▶ **Stored data entries**:
-=-=-

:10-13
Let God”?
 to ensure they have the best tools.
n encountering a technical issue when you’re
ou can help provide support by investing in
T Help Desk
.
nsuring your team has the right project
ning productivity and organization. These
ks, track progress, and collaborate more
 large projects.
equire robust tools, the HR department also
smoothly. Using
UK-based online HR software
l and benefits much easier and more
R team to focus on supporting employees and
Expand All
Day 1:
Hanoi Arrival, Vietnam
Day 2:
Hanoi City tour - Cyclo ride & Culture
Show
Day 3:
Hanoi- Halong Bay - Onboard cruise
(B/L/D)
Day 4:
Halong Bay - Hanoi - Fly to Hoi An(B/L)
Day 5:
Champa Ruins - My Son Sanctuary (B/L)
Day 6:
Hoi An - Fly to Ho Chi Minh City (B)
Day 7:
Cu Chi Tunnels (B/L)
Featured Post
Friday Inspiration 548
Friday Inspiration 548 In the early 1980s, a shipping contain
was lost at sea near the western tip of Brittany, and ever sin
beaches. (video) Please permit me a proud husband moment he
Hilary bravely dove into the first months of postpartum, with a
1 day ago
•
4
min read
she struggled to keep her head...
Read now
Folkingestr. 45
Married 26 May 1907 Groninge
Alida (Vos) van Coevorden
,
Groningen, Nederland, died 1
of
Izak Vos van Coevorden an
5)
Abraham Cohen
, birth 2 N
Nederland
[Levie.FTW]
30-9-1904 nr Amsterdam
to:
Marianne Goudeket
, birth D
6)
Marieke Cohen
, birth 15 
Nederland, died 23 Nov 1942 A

-=-=-

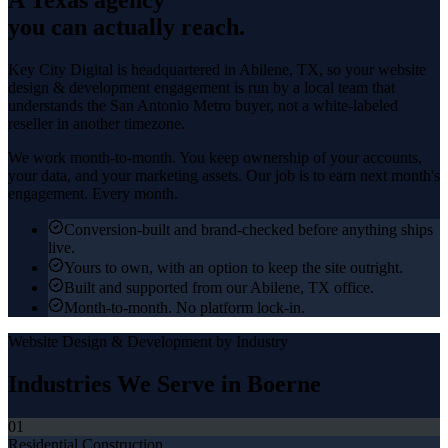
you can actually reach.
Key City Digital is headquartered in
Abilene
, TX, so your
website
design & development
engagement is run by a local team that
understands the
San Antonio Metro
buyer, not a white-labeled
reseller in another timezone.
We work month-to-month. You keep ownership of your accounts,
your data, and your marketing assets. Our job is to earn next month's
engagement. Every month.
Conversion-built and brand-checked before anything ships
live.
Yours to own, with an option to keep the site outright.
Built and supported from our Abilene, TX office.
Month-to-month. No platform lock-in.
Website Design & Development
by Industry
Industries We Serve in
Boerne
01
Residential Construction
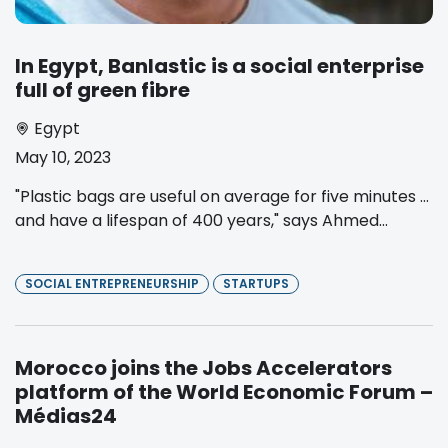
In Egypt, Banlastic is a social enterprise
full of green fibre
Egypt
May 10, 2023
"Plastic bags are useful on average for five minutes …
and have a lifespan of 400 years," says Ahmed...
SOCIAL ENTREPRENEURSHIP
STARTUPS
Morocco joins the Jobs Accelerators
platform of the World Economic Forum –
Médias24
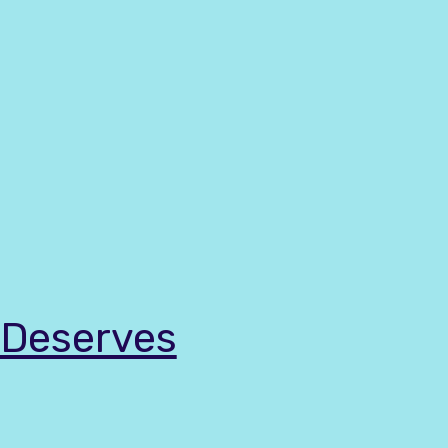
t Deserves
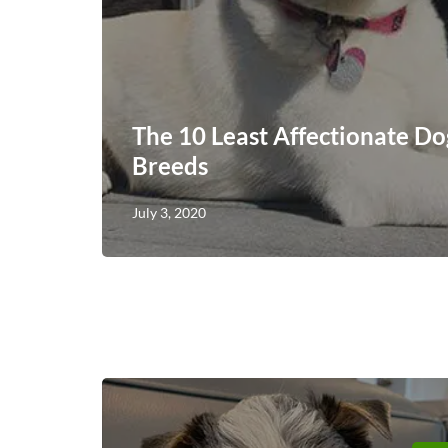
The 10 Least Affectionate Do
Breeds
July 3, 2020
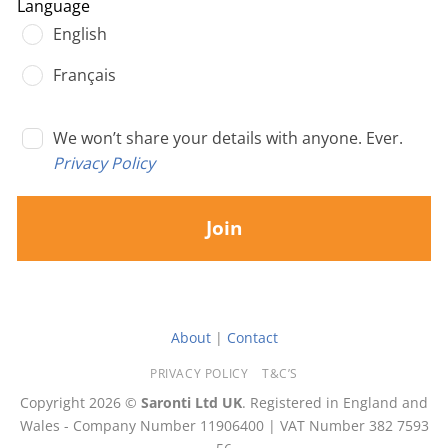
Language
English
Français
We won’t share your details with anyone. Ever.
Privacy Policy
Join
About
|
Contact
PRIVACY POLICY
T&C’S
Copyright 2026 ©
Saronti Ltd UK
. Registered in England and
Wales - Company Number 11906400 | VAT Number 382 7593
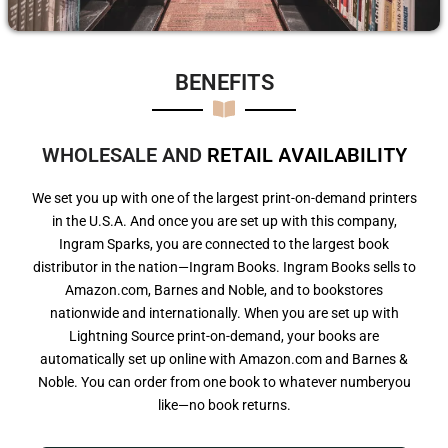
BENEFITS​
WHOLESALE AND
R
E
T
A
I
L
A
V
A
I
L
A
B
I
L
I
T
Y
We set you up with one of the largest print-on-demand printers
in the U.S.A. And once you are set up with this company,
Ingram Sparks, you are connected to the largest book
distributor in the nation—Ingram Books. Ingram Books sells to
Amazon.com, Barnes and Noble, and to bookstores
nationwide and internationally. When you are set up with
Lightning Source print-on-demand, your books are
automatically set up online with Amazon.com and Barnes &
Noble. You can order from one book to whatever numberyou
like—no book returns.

-=-=-

▶ **Task**:
The reply should consist solely of the lines above from the one that has "Hilary bravely dove" through the one that has "Nederland, died 23 Nov 1942 A", reproduced exactly.

▶ **Response to this task**:
Hilary bravely dove into the first months of postpartum, with a
1 day ago
•
4
min read
she struggled to keep her head...
Read now
Folkingestr. 45
Married 26 May 1907 Groninge
Alida (Vos) van Coevorden
,
Groningen, Nederland, died 1
of
Izak Vos van Coevorden an
5)
Abraham Cohen
, birth 2 N
Nederland
[Levie.FTW]
30-9-1904 nr Amsterdam
to:
Marianne Goudeket
, birth D
6)
Marieke Cohen
, birth 15 
Nederland, died 23 Nov 1942 A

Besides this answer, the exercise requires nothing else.